States had been making progress on that call, instituting new infection prevention initiatives and outbreak monitoring that often included skilled nursing facilities and sought to prepare them for future outbreaks. Many of those efforts were supported by grants awarded by the federal government — grants that were to infuse state and local health departments with $11.4 billion this fiscal year.
But the Department of Health and Human Services last week announced it was clawing them back, stripping away counted-on resources in a move some state officials and other observers called illegal.
Leaders at the Centers for Disease Prevention and Control said the funds were largely being used for COVID testing, vaccination, community health workers and initiatives to address health disparities in underserved and rural populations.
“The COVID-19 pandemic is over, and HHS will no longer waste billions of taxpayer dollars responding to a non-existent pandemic that Americans moved on from years ago,” HHS said in a statement.
But states, hit with drastic cuts out of the blue, said Congress intended money to support local public health infrastructure and the cuts will bring to an end programs including nursing home infectious disease surveillance, tracking of healthcare staff shortages and even local responses to a historic measles outbreak.
States’ losses
Connecticut Gov. Ned Lamont (D) said his state was being stripped of more than $150 million allocated for essential public health, mental health and addiction services, such as disease outbreak surveillance, newborn screenings, immunizations, and virus and pathogen testing.
That state’s Department of Public Health had been using the funds to track staffing shortages and how they could affect response to outbreaks in nursing homes and other settings, providing data and recommendations to healthcare providers and the public on disease spread in their communities. That program will end, as well as tracking of emergency department trends that helped officials alert providers and partners to capacity or other emergencies.
Illinois officials said that $125 million was being rescinded from the state and 97 local health departments.
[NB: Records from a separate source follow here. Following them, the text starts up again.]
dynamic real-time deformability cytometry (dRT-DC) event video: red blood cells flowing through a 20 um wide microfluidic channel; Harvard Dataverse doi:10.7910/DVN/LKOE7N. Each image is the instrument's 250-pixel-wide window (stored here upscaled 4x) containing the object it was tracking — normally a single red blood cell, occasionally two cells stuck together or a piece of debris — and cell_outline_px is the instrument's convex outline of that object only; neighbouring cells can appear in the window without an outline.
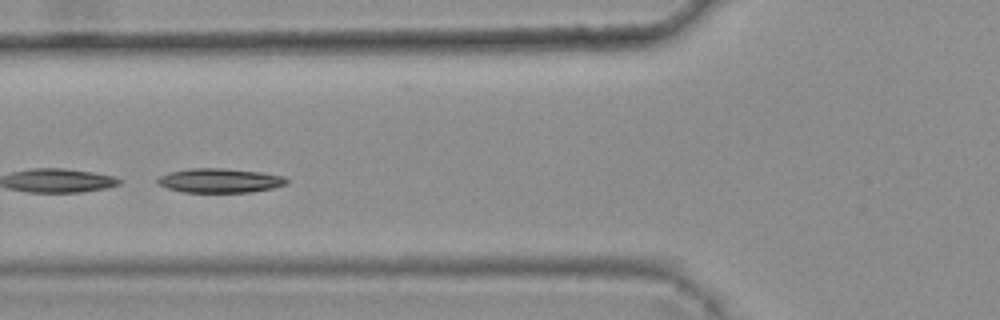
{"species": "common noctule bat (a hibernating species)", "species_latin": "Nyctalus noctula", "temperature_condition": "warm", "stored_images_in_passage": 9, "camera_frame_rate_fps": 3000, "um_per_image_px": 0.085, "animal": {"sex": "female", "body_mass_g": 25.1}, "frame": {"image": 1, "passage_image": 4, "time_ms": 1.0, "image_size_px": [1000, 320], "cell_outline_px": [[288, 184], [272, 188], [252, 192], [184, 192], [168, 188], [160, 184], [156, 180], [160, 176], [168, 172], [188, 168], [224, 168], [260, 172], [284, 176], [288, 180]], "centroid_in_image_um": [18.7, 15.34], "position_along_channel_um": 107.1, "area_um2": 18.26}}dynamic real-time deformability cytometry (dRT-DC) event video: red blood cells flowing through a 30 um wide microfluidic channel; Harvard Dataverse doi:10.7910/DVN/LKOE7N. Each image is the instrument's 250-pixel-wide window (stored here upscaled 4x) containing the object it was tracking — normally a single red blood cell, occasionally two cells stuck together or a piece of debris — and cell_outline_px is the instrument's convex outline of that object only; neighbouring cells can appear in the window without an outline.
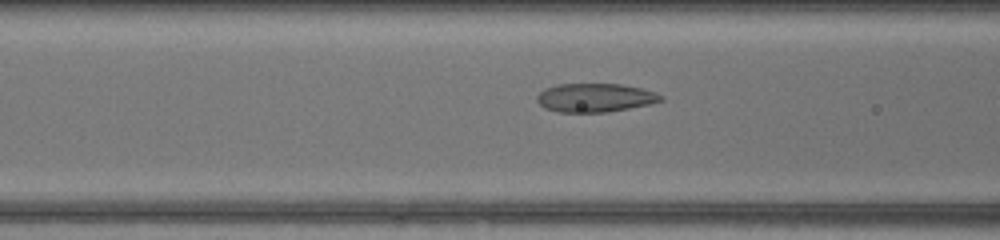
{"species": "common noctule bat (a hibernating species)", "species_latin": "Nyctalus noctula", "temperature_condition": "warm", "stored_images_in_passage": 30, "camera_frame_rate_fps": 3000, "um_per_image_px": 0.085, "animal": {"sex": "female", "body_mass_g": 17.0, "forearm_length_mm": 48.0}, "frame": {"image": 1, "passage_image": 8, "time_ms": 2.333, "image_size_px": [1000, 240], "cell_outline_px": [[664, 100], [648, 104], [608, 112], [560, 112], [544, 108], [536, 100], [536, 96], [544, 88], [556, 84], [620, 84], [640, 88], [656, 92], [664, 96]], "centroid_in_image_um": [50.56, 8.3], "position_along_channel_um": 116.0, "area_um2": 20.69}}
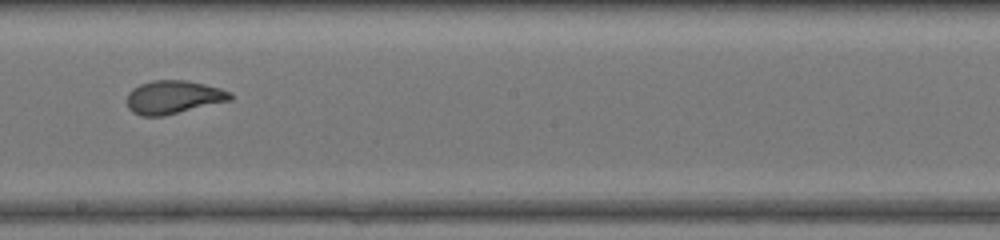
{"frame": {"image": 2, "passage_image": 16, "time_ms": 5.0, "image_size_px": [1000, 240], "cell_outline_px": [[232, 100], [164, 116], [140, 116], [132, 112], [128, 108], [128, 92], [132, 88], [140, 84], [152, 80], [188, 80], [220, 88], [232, 92]], "centroid_in_image_um": [14.74, 8.26], "position_along_channel_um": 233.5, "area_um2": 20.23}}
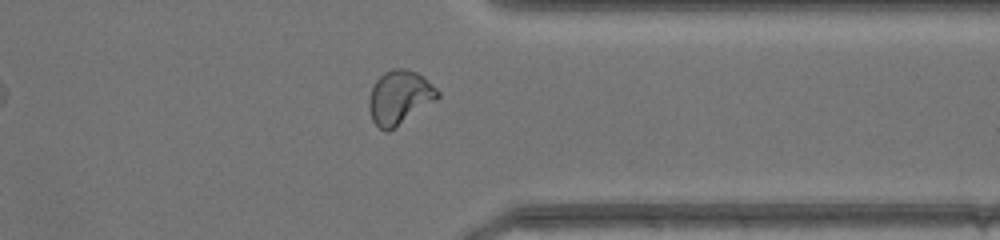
{"frame": {"image": 3, "passage_image": 26, "time_ms": 8.333, "image_size_px": [1000, 240], "cell_outline_px": [[440, 96], [436, 100], [388, 132], [384, 132], [372, 120], [368, 108], [368, 100], [372, 88], [376, 80], [384, 72], [392, 68], [408, 68], [424, 76], [440, 92]], "centroid_in_image_um": [33.96, 8.26], "position_along_channel_um": 377.4, "area_um2": 21.62}, "authors_computed_cell_mechanics": {"area_um2": 20.5768, "velocity_mm_per_s": 4.4057, "shape_relaxation_time_tau1_ms": 9.1352, "shape_relaxation_time_tau2_ms": null, "deformation_change_tau1": 0.316, "deformation_change_tau2": null}}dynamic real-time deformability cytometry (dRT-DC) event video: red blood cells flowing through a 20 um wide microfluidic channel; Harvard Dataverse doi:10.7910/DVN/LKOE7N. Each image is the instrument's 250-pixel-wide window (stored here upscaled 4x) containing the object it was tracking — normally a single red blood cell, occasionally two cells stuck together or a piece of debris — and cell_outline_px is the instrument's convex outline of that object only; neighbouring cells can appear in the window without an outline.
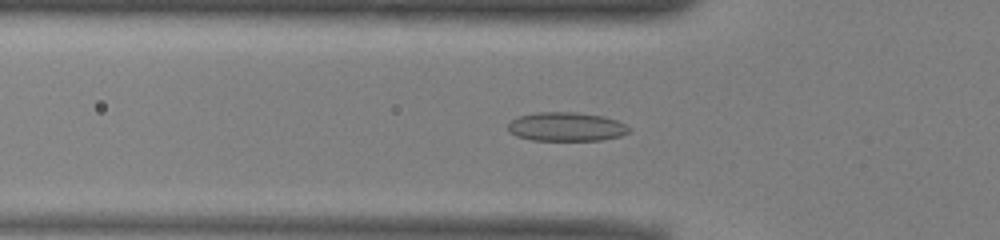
{"species": "common noctule bat (a hibernating species)", "species_latin": "Nyctalus noctula", "temperature_condition": "warm", "stored_images_in_passage": 51, "camera_frame_rate_fps": 3000, "um_per_image_px": 0.085, "animal": {"sex": "male", "body_mass_g": 13.0, "forearm_length_mm": 53.1}, "frame": {"image": 1, "passage_image": 16, "time_ms": 5.0, "image_size_px": [1000, 240], "cell_outline_px": [[632, 128], [628, 132], [620, 136], [600, 140], [532, 140], [516, 136], [508, 132], [508, 124], [516, 116], [536, 112], [576, 112], [604, 116], [628, 124]], "centroid_in_image_um": [48.13, 10.76], "position_along_channel_um": 77.7, "area_um2": 20.63}}
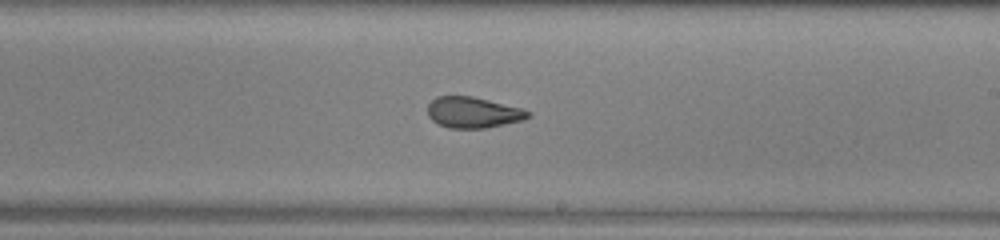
{"frame": {"image": 2, "passage_image": 29, "time_ms": 9.333, "image_size_px": [1000, 240], "cell_outline_px": [[532, 116], [524, 120], [484, 128], [448, 128], [432, 120], [428, 116], [428, 104], [436, 96], [472, 96], [524, 108], [532, 112]], "centroid_in_image_um": [40.26, 9.55], "position_along_channel_um": 248.7, "area_um2": 18.26}}
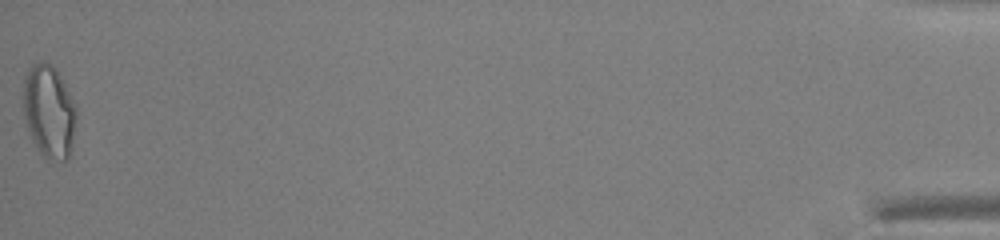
{"frame": {"image": 3, "passage_image": 51, "time_ms": 16.667, "image_size_px": [1000, 240], "cell_outline_px": [[76, 116], [72, 144], [68, 160], [60, 160], [44, 156], [36, 148], [32, 140], [24, 116], [24, 76], [28, 68], [32, 64], [44, 60], [52, 64], [60, 76], [76, 104]], "centroid_in_image_um": [4.17, 9.43], "position_along_channel_um": 431.0, "area_um2": 28.61}, "authors_computed_cell_mechanics": {"area_um2": 19.9988, "velocity_mm_per_s": 3.9402, "shape_relaxation_time_tau1_ms": 9.765, "shape_relaxation_time_tau2_ms": 1.3227, "deformation_change_tau1": 0.2472, "deformation_change_tau2": 0.0741}}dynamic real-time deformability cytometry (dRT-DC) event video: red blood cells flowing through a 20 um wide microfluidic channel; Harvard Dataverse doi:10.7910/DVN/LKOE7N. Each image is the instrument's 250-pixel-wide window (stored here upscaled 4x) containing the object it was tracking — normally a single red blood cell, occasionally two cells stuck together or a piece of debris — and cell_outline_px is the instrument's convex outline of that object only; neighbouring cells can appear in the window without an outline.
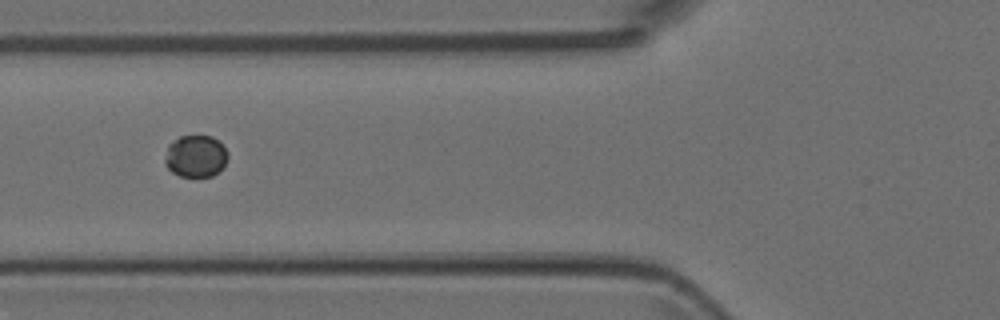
{"species": "Egyptian fruit bat (a non-hibernating species)", "species_latin": "Rousettus aegyptiacus", "temperature_condition": "room temperature", "stored_images_in_passage": 10, "camera_frame_rate_fps": 3000, "um_per_image_px": 0.085, "animal": {"sex": "female"}, "frame": {"image": 1, "passage_image": 6, "time_ms": 1.667, "image_size_px": [1000, 320], "cell_outline_px": [[228, 160], [224, 168], [220, 172], [212, 176], [180, 176], [172, 172], [164, 164], [164, 160], [168, 144], [180, 136], [212, 136], [224, 148], [228, 156]], "centroid_in_image_um": [16.63, 13.29], "position_along_channel_um": 109.2, "area_um2": 15.49}}
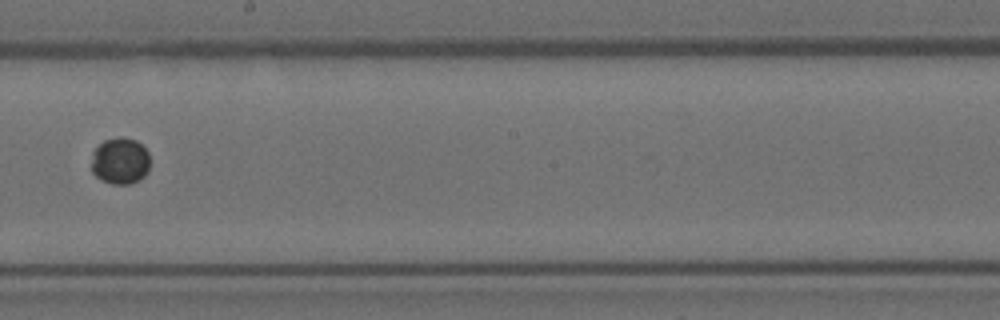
{"frame": {"image": 2, "passage_image": 9, "time_ms": 2.667, "image_size_px": [1000, 320], "cell_outline_px": [[148, 172], [140, 180], [132, 184], [112, 184], [96, 176], [92, 172], [92, 152], [104, 140], [136, 140], [148, 152]], "centroid_in_image_um": [10.22, 13.74], "position_along_channel_um": 238.0, "area_um2": 15.43}}
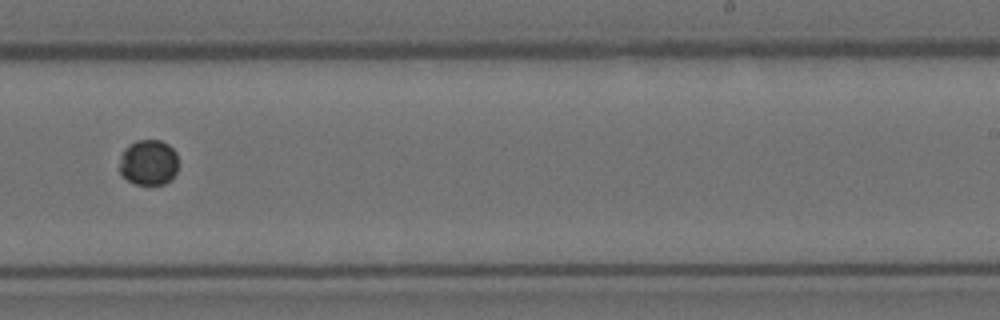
{"frame": {"image": 3, "passage_image": 10, "time_ms": 3.0, "image_size_px": [1000, 320], "cell_outline_px": [[176, 172], [172, 180], [164, 184], [132, 184], [120, 172], [120, 156], [124, 148], [128, 144], [136, 140], [160, 140], [168, 144], [176, 152]], "centroid_in_image_um": [12.61, 13.8], "position_along_channel_um": 276.4, "area_um2": 15.72}}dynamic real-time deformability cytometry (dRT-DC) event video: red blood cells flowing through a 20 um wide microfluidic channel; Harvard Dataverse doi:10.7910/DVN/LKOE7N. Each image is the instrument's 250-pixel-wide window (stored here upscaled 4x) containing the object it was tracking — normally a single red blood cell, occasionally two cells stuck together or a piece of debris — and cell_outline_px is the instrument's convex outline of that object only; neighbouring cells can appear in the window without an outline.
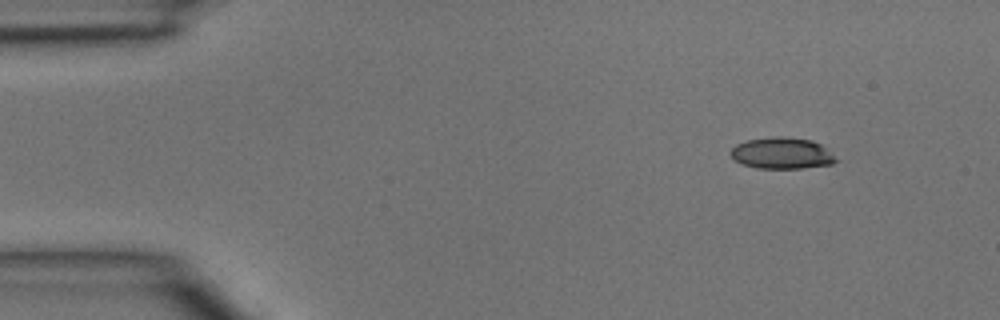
{"species": "common noctule bat (a hibernating species)", "species_latin": "Nyctalus noctula", "temperature_condition": "room temperature", "stored_images_in_passage": 3, "camera_frame_rate_fps": 3000, "um_per_image_px": 0.085, "animal": {"sex": "male", "body_mass_g": 15.6}, "frame": {"image": 1, "passage_image": 1, "time_ms": 0.0, "image_size_px": [1000, 320], "cell_outline_px": [[840, 160], [832, 164], [800, 168], [756, 168], [744, 164], [736, 160], [728, 152], [736, 144], [748, 140], [772, 136], [784, 136], [812, 140], [820, 144]], "centroid_in_image_um": [66.47, 13.01], "position_along_channel_um": 18.5, "area_um2": 19.25}}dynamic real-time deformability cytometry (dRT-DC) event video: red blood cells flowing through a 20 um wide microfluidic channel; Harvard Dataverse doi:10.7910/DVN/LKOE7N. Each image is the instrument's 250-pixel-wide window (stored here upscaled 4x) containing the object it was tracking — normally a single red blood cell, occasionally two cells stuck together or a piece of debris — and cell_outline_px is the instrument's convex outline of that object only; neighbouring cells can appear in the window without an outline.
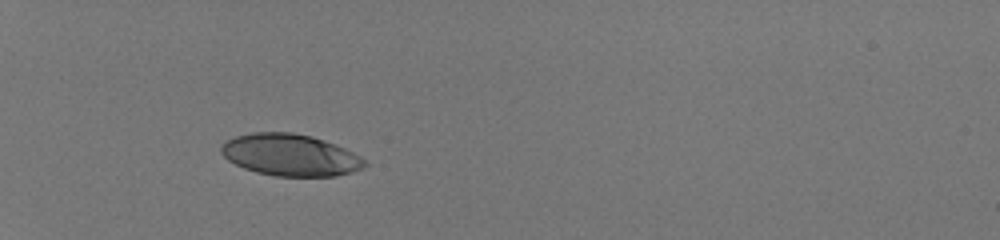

The funding had been intended for technology to track the spread of diseases, wastewater surveillance and strengthening local health departments.
“If allowed to stand, this funding cut will set back critical upgrades to our public health labs, technology used to track infectious diseases like H5N1 avian flu and measles, vaccination efforts, and our ongoing work to better prepare for the next public health emergency,” Sameer Vohra, MD, director of the state’s health department, said in a news release.
Collateral damage
The cutbacks come as the federal government is moving forward with plans to shed its own public health apparatus, casting off 20,000 workers from HHS and killing entire agencies or divisions.
That ostensibly means state health officials may have to pick up much of the slack in providing protections and services the public has become accustomed to, and may need in the face of increasing infectious disease outbreaks.
Stripping away pre-awarded funds, much of it coming through the CARES Act, also puts health departments in a financial hole as states anticipate shrinking federal revenues more generally.
“To abruptly remove $80 million from the very [state] agency that funds Medicaid can only inflict collateral damage on long-term care, as … the loss will have to be made up for,” Brendan Williams, president and CEO of The New Hampshire Health Care Association, told McKnight’s Long-Term Care News.
“I don’t think the state can simply altogether cease performing the functions the $80 million would have helped subsidize. For that reason, I fear that scarce healthcare resources will have to be reallocated to make up some, if not all, of the difference, and that can only hurt long-term care.”